![]() |
| R. Tedjasuria (kanan) bersama Hj. Eli Laeli (tengah) dan Arief Bijaksana Maryugo (kiri). |
KarawangNews.com - Sabtu (31/1/2026), perusahaan pengembang properti Galuh Mas Group menyalurkan bantuan paket makanan siap santap bagi warga terdampak banjir di Kabupaten Karawang.
Bantuan ini diberikan kepada para pengungsi yang saat ini berada di lokasi penampungan kawasan Resinda Karawang.
Berdasarkan data posko, sebanyak 783 jiwa mengungsi, terdiri dari orang dewasa, anak-anak, balita hingga lansia, yang berasal dari Desa Purwadana dan Desa Sukamakmur, Kecamatan Telukjambe Timur.
Plt. Camat Telukjambe Timur, Hj. Eli Laeli Komala menjelaskan, kondisi pengungsian sudah berlangsung sekitar tiga minggu, warga sempat kembali ke rumah saat air surut, tetapi mereka harus kembali mengungsi ketika banjir datang lagi.
“Warga kadang pulang saat air surut, lalu dua hari kemudian kembali ke pengungsian karena banjir datang lagi,” kata Eli Laeli.
Ia berharap, ke depan persoalan banjir bisa tertangani lebih baik agar warga tidak terus mengalami situasi serupa setiap kali curah hujan tinggi.
![]() |
| Pengungsian banjir di Resinda. |
Apresiasi juga disampaikan Pemerintah Kabupaten Karawang melalui Arief Bijaksana Maryugo, Asisten Administrasi Umum (Asda III) Setda Karawang.
Dia menyampaikan apresiasinya kepada Galuh Mas Group yang telah memberikan bantuan untuk korban banjir di Telukjambe Timur.
"Semoga bantuan ini bermanfaat dan dapat meringankan beban para pengungsi,” ucapnya.

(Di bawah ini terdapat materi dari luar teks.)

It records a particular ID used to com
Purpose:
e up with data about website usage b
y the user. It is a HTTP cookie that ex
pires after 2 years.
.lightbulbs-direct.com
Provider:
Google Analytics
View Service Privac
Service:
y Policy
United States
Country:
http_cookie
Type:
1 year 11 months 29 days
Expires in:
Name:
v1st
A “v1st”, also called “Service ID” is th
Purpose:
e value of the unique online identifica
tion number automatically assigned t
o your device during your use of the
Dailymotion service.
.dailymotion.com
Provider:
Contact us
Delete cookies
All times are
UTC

Sementara itu, Humas dan Perizinan Galuh Mas Group, R. Tedjasuria mengatakan, bantuan ini merupakan bentuk kepedulian dan empati perusahaan terhadap warga terdampak.

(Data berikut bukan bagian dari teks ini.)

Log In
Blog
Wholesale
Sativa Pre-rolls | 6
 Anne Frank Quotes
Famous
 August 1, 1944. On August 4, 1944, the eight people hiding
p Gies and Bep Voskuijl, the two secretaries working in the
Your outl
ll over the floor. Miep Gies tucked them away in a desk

Atas dasar empati, kata R. Tedjasuria, pihaknya memberikan bantuan bagi warga Purwadana dan Sukamakmur yang saat ini ditampung di pengungsian Resinda.
"Kami berharap ke depan banjir tidak sering terulang, dan upaya penanganan dari pemerintah terus berjalan,” ujarnya.
Bantuan makanan siap santap ini diharapkan dapat membantu kebutuhan pangan harian para pengungsi selama berada di posko, sekaligus memberi dukungan moral bahwa para korban tidak sendirian menghadapi musibah banjir yang datang berulang.
Para pengungsi ini merupakan warga Kecamatan Telukjambe Timur yang hampir setiap tahun rutin kebanjiran. Tak hanya sekali, dalam satu musim hujan, mereka kebanjiran beberapa kali akibat luapan Sungai Cibeet dan Sungai Citarum.